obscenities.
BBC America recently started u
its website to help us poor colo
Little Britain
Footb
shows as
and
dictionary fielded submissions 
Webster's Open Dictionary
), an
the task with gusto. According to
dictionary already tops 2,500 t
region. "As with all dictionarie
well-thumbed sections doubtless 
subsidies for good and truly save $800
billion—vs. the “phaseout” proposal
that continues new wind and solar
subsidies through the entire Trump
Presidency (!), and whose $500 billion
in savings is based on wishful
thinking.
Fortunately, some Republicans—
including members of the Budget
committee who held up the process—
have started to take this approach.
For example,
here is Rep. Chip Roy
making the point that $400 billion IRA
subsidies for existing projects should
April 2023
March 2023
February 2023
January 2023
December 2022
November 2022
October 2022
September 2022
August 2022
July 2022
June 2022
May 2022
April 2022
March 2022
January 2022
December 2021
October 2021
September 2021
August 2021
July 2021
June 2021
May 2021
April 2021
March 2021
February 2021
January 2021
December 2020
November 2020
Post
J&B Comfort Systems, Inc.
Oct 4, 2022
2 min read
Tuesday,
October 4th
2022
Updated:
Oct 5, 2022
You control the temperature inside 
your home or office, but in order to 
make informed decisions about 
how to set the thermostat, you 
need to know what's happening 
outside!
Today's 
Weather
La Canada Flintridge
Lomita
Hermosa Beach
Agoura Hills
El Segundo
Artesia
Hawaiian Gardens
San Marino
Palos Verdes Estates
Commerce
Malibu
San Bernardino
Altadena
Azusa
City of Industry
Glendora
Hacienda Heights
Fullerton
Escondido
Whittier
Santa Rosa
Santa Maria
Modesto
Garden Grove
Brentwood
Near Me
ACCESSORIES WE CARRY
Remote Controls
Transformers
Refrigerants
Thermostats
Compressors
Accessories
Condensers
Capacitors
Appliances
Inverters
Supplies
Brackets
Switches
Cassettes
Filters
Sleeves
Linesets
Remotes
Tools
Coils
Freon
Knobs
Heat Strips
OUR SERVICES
-*-*-
Retype exactly the lines from the one containing "Garden Grove" through the last line of the records above, including both.

• **SOLUTION**
Garden Grove
Brentwood
Near Me
ACCESSORIES WE CARRY
Remote Controls
Transformers
Refrigerants
Thermostats
Compressors
Accessories
Condensers
Capacitors
Appliances
Inverters
Supplies
Brackets
Switches
Cassettes
Filters
Sleeves
Linesets
Remotes
Tools
Coils
Freon
Knobs
Heat Strips
OUR SERVICES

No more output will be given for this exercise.